Pixel Rejection High (Image Calibration/Integration) Question

Hi,

I've been following along in your tuts carefully and I notice that my "rejection_high" map in Calibration or Integration has a lot more stuff than yours shows (I've attached a pic - oops guess I can't do that here :(). Is this something odd that I need to worry about or is it just the difference from one camera to another - maybe I need to adjust that "Pedestal" thingy in PI? I think my Bias frame has an offset of about 2000ADU (FLI PL8300).

Heres a dropbox link to the file:

Comments

  • I looked at the file. One thing- you will not want to stretch (Auto STF) the result- it will make it look worse! 
    But the main thing isn't so much the number of things- but how bright they are in the rejection map.

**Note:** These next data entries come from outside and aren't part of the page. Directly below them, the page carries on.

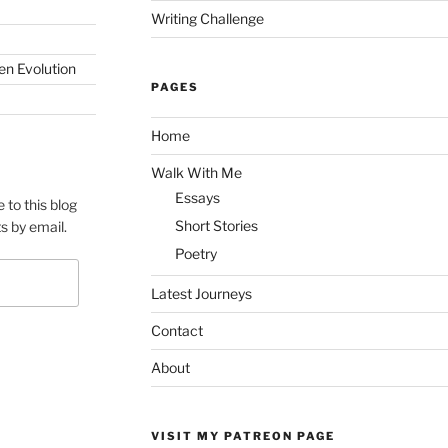
Writing Challenge
en Evolution
PAGES
Home
Walk With Me
Essays
 to this blog
Short Stories
s by email.
Poetry
Latest Journeys
Contact
About
VISIT MY PATREON PAGE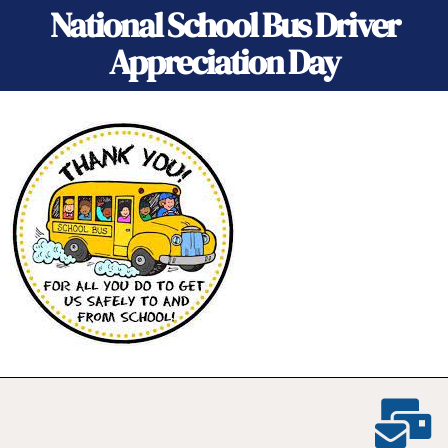
National School Bus Driver
Appreciation Day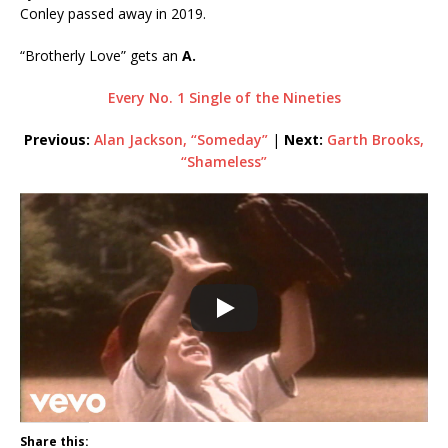
Conley passed away in 2019.
“Brotherly Love” gets an
A.
Every No. 1 Single of the Nineties
Previous:
Alan Jackson, “Someday”
|
Next:
Garth Brooks,
“Shameless”
Share this:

The brighter the rejected pixel appears- the more values (frames) it was rejected from- and the fewer values will be averaged at the point.  But to my eye, this does not look like a bad rejection map. The bias of 2000 is OK. You don't need to worry about that. How many frames were you combining? Your highest rejected bits are around .4 (which means if you had 10 frames, at that pixel location 6 are being used for the average and 4 were rejected). 

    I still need to make the section on Image Integration. I am waiting on Juan to answer a few of my questions..but it has been 2 months and I have not been able to get a response from him. :(

    All of this I want to explain!

    -the Blockhead
  • Hi Adam,

    Thanks. I didn't realize that you shouldn't be stretching the frames for these rejection maps. That makes a big difference :). It does seem that the developers of PI are slow to make advances in the PI platform of late. Would be nice if they come develop some more automated processes for things like Deconvolution, so you didn't need so much "fine tuning" with masks and settings and such.

    Many Thanks
  • Actually Deconvolution by its very nature isn't a well behaved algorithm. The ability to tune is actually a benefit more than a chore. It used to be that deconvolution tools would yield a single result... If there were dark rings.. there wasn't anything you could do about it. (You could blend original and enhance versions in Photoshop... but this is a sore of manual tuning). So I would argue the Local Support and global deringing is actually a pretty powerful adjustment. 

    There are some other decon algorithms in other software (such as CCDStack) that on average do a fairly good job automatically.. but not all the time- and with no tuning capabilities.